▸ What to produce
Could you print exactly the lines of the listing below, starting at the line that has "UpNext Group Company" and ending at the line that has "perspective.", and only those lines?

▸ Recorded data
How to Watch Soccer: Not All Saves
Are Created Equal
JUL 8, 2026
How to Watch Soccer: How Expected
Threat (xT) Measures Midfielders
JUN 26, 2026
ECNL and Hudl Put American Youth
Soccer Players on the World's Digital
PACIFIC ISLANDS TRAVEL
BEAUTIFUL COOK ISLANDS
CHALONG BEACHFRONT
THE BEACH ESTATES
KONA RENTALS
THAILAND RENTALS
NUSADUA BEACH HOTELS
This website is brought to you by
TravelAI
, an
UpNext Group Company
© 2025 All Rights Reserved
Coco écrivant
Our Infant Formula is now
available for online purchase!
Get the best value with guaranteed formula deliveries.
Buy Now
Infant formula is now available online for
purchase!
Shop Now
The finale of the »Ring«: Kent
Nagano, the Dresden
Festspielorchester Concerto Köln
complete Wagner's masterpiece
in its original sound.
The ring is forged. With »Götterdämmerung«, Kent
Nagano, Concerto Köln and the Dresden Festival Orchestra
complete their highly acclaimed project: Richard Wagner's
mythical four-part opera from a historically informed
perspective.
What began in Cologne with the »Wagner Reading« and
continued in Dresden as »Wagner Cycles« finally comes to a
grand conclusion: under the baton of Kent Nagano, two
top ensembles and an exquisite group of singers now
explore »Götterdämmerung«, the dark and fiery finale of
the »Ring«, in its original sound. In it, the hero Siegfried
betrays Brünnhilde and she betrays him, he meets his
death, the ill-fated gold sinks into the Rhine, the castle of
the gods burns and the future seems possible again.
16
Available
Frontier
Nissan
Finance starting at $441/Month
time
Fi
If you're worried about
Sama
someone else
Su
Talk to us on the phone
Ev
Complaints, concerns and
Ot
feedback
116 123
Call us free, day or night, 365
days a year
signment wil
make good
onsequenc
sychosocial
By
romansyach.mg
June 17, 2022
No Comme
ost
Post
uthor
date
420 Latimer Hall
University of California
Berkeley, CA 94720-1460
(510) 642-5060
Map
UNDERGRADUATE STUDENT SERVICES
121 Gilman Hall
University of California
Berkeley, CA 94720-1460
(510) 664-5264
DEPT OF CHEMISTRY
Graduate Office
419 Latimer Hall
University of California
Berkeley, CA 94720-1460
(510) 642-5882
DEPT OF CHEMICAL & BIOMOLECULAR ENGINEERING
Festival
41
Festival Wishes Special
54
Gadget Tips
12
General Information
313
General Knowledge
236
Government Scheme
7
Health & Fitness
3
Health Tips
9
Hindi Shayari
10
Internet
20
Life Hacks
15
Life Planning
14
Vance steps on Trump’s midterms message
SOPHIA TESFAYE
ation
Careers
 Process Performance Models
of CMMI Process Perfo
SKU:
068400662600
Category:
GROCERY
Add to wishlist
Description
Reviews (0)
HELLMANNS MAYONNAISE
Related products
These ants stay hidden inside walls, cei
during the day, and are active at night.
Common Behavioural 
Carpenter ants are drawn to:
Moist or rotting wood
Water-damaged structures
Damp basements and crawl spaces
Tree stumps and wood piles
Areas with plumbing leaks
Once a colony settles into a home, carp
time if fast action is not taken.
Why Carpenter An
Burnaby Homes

▸ Task answer
UpNext Group Company
© 2025 All Rights Reserved
Coco écrivant
Our Infant Formula is now
available for online purchase!
Get the best value with guaranteed formula deliveries.
Buy Now
Infant formula is now available online for
purchase!
Shop Now
The finale of the »Ring«: Kent
Nagano, the Dresden
Festspielorchester Concerto Köln
complete Wagner's masterpiece
in its original sound.
The ring is forged. With »Götterdämmerung«, Kent
Nagano, Concerto Köln and the Dresden Festival Orchestra
complete their highly acclaimed project: Richard Wagner's
mythical four-part opera from a historically informed
perspective.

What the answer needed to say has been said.